BACM-TEAM
- Merged into: Prospect
- Founded: 1940s
- Dissolved: 31 October 2014
- Headquarters: Edwinstowe, England
- Location: United Kingdom;
- Members: 2,664
- Key people: Phil Huddleston, President Pat Carragher, General Secretary
- Affiliations: TUC
- Website: bacmteam.org.uk

= British Association of Colliery Management – Technical, Energy and Administrative Management =

The British Association of Colliery Management – Technical, Energy and Administrative Management (BACM-TEAM) was a trade union in the United Kingdom. It merged with Prospect in 2014.

The union was founded in the early 1940s as the Yorkshire Association of Colliery Officials and Staff, representing managers in the coal industry, from oversmen up. It rapidly gained members across the country, and renamed itself as the British Association of Colliery Officials and Staff. In 1947, following the nationalisation of the coal industry, it became the British Association of Colliery Management.

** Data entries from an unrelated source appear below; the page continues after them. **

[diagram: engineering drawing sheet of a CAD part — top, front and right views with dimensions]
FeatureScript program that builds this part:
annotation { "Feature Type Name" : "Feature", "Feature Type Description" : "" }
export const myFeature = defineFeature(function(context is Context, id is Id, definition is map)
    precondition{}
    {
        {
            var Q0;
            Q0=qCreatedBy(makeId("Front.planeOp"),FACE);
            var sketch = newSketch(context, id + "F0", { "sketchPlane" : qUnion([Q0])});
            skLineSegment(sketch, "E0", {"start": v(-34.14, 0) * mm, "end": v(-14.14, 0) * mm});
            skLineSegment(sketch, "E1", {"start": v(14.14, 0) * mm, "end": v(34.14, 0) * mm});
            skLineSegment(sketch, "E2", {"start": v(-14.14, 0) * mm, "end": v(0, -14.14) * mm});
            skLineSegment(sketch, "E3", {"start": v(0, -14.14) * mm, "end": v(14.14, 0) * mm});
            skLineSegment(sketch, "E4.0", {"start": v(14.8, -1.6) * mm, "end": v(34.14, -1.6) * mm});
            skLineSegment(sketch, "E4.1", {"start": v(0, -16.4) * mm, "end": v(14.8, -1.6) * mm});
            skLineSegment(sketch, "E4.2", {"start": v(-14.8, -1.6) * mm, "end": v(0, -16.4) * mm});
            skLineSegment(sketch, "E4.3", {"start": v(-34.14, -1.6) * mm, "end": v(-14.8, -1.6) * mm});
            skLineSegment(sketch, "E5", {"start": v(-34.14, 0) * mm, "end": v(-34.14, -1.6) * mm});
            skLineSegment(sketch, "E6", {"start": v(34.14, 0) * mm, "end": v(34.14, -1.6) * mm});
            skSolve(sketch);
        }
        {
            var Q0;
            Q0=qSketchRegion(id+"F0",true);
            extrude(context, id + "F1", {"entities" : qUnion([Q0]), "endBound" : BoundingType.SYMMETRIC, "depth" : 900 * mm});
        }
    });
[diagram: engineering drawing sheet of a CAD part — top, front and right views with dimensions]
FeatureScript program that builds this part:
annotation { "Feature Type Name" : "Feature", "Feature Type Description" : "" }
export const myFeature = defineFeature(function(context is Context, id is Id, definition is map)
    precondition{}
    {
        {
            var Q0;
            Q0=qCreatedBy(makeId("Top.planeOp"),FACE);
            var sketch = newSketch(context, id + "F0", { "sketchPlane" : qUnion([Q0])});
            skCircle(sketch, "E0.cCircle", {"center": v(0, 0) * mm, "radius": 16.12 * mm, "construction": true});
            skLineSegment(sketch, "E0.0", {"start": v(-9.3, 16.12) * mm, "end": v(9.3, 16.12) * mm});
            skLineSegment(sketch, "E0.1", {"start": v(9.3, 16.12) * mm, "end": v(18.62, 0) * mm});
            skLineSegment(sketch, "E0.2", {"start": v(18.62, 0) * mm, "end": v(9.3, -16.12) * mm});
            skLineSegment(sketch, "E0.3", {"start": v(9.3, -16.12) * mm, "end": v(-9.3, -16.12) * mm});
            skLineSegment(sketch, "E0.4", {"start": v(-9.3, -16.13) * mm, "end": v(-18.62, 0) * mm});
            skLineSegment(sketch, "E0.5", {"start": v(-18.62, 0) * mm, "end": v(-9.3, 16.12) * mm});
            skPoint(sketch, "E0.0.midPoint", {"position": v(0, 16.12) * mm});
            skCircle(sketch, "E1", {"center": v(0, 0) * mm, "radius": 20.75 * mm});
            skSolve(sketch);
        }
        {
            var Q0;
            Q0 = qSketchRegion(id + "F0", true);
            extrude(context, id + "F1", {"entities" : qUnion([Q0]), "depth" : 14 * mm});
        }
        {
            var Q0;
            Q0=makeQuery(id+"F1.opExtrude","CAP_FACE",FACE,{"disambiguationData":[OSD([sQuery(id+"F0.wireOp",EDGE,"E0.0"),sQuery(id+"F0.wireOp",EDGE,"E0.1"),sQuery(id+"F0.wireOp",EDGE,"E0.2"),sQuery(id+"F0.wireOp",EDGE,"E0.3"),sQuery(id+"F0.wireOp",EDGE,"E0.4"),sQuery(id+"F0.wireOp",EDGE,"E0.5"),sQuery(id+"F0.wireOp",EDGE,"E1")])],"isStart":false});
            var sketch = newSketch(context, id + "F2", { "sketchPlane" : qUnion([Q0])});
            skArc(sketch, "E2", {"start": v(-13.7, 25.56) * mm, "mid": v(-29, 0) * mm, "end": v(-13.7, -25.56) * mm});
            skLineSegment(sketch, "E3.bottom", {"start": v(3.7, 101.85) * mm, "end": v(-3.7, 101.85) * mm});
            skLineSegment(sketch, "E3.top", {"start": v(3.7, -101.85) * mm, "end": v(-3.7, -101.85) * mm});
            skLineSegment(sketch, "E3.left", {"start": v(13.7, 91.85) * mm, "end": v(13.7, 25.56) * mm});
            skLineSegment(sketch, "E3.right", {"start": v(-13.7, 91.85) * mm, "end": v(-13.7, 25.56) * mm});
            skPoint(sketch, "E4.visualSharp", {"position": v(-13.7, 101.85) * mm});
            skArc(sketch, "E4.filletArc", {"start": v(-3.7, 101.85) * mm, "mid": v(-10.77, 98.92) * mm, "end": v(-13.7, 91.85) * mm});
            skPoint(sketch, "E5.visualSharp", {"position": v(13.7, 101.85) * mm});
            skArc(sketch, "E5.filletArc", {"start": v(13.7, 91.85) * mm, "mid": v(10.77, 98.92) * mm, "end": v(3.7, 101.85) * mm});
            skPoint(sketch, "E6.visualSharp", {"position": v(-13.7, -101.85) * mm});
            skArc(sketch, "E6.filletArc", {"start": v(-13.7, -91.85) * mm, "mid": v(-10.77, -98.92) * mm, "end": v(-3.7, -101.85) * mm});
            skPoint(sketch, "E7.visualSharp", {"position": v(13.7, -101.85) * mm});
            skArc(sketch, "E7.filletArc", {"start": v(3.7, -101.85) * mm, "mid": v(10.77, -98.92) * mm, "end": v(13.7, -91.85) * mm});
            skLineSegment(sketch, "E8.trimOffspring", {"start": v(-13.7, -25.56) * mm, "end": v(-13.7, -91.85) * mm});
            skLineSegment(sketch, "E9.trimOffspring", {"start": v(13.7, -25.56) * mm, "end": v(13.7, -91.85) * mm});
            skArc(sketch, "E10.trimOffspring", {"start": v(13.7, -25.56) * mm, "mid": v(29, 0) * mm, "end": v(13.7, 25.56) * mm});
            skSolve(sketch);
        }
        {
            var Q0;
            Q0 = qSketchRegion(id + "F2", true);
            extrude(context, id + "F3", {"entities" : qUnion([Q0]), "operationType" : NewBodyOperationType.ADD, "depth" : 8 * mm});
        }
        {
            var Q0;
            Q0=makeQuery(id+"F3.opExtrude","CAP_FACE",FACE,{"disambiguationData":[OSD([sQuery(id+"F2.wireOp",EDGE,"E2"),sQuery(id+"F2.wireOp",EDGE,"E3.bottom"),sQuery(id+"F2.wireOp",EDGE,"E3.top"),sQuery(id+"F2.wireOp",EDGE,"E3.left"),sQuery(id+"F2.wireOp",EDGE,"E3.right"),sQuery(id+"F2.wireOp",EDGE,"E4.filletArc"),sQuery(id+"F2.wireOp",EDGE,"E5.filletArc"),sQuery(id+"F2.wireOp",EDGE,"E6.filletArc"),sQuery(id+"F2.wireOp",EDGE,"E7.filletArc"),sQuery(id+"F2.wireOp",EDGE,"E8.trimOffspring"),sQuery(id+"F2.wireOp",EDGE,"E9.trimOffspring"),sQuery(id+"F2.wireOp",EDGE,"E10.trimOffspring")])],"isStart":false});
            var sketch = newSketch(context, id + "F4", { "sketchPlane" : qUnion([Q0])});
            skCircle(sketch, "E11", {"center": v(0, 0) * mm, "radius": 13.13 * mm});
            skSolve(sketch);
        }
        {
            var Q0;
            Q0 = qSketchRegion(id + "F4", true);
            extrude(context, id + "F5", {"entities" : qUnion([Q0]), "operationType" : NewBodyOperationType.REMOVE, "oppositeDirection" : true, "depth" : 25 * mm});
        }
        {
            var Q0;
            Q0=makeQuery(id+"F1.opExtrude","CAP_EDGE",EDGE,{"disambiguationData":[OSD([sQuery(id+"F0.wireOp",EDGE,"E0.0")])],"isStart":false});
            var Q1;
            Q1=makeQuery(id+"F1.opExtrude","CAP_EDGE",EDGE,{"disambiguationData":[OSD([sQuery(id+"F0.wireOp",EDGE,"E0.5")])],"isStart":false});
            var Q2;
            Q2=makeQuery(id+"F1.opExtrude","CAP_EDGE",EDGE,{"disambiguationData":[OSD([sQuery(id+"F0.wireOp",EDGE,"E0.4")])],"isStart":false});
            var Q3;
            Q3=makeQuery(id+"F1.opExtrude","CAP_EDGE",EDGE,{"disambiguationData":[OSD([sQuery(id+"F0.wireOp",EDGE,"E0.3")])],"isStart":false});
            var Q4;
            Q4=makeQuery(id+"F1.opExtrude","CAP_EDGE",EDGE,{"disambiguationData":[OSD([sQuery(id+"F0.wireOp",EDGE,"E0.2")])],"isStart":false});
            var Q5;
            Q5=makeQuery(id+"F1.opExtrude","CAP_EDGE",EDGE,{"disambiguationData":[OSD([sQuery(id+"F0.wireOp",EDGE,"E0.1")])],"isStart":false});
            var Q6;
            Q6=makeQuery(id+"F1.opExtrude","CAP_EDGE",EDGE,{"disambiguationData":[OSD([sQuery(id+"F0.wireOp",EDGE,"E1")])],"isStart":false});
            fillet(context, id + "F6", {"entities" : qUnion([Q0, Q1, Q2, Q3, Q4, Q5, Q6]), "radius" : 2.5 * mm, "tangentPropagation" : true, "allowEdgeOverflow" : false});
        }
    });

The union tried to recruit workers at the new National Coal Board, but struggled as most were from a more radical tradition, and they instead formed the National Coal Board Labour Staff Association (LSA). Over time, the BACM became the leading union in negotiations relating to the board, and the LSA finally merged with it in 1971.

The union affiliated to the Trades Union Congress in 1977, by which time it had 15,769 members. However, due to the closure of much of the British mining industry, its membership was down to 5,640 in 1993, and it decided to recruit members in other industrial sectors. In 1997, the "Technical, Energy, and Administrative Membership" section was created to represent those members and, the following year, it was appended to the official name of the union. By 2004, 60 per cent of its membership worked outside the coal industry.